の日々は忘れたくても私の脳髄に深く刻み込まれいる。いや。と言うか永遠に消えない。


 それが幼児、小学生、中学生と余りに駆け足過ぎないだろうか?何故乳児の期間が特別長いのか?


『······乳児の時しか思い出が無いから?』

  

 私は以前「理の外の存在」正規雇用社員である玲奈に話した仮説を思い返す。あの地場霊は幼子を残して死んだのかもしれないと。


 愛娘の世話と言うやり残した無念さが不方さんに呪いとして投影された。もしそうなら、パパ(不方さん)の手慣れた世話振りとあの幸せそうな表情が腑に落ちる。


 だが、乳児から幼児になって以降、パパの私に対する態度は何処か手探りな感じがする。


 思春期の娘に対する父親の気持ち。それは実際娘の立場だった私には測り兼ねるが、幼児からの成長速度が早すぎる。


 それはつまり、乳児以降の子育て経験が無いからではないだろうか。私は前々から密かに考えていた事を実行しようと決めた。


 私は事前に用意した一枚の用紙をパパに差し出す。


「受験勉強は進んでいるよ。それよりパパ

、願書を出すのに保護者の書類が必要だから書いてくれる?」


 私がちゃぶ台に置いたのは、受験生の保護者の個人情報を記載する書類だった。そこには氏名、年齢、職業、住所を記名する欄があり、それは私が知りたい地場霊の情報だった。


「分かった。直ぐに書くね」


 パパは笑顔を私に見せながらポールペンを左手に持つ。不方さんは右利きの筈だったが

、どうやら地場霊は左利きのようだった。


「えーっと。住所は······あれ?住所?年齢?職業?」


 パパの表情から笑顔が消えたのはその時だった。パパは自問自答しながら時間と共に険しい顔になっていく。
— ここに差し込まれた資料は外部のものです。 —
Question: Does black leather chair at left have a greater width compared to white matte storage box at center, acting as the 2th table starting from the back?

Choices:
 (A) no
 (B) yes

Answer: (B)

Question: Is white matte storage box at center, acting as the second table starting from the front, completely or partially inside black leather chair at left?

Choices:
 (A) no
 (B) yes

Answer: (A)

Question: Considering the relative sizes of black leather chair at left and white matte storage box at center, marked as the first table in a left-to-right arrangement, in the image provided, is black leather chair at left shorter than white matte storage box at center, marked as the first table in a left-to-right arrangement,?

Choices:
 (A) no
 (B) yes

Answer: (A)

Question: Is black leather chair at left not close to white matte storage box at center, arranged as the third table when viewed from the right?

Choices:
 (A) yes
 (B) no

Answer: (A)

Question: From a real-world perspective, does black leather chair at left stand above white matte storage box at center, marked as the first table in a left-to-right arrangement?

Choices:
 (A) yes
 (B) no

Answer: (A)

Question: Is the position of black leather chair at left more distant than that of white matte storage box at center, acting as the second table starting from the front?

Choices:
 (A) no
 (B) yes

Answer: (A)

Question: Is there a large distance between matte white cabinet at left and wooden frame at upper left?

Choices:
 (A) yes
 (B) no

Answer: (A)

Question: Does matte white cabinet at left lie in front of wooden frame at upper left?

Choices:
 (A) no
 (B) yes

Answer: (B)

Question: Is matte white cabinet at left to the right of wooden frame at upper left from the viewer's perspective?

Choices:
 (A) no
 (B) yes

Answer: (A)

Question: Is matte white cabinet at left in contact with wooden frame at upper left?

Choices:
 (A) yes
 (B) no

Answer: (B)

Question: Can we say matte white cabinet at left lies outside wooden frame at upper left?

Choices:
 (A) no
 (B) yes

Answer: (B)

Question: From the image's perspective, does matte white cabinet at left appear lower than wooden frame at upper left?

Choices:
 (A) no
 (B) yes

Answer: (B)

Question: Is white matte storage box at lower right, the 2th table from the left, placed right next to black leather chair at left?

「······名前?あれ?僕の名前は何だっけ?名前······僕の名前は」


 パパは俯き、その表情は私から見えなくなった。私は背筋に悪寒を感じた。この感じは以前にも覚えがあった。


『ふさよちゃん!!不方君から離れて!!』


 心の中で玲奈の鋭い声が聞こえた。両手で頭を抱えるパパの背後から、黒い霧が周囲に広がっていた。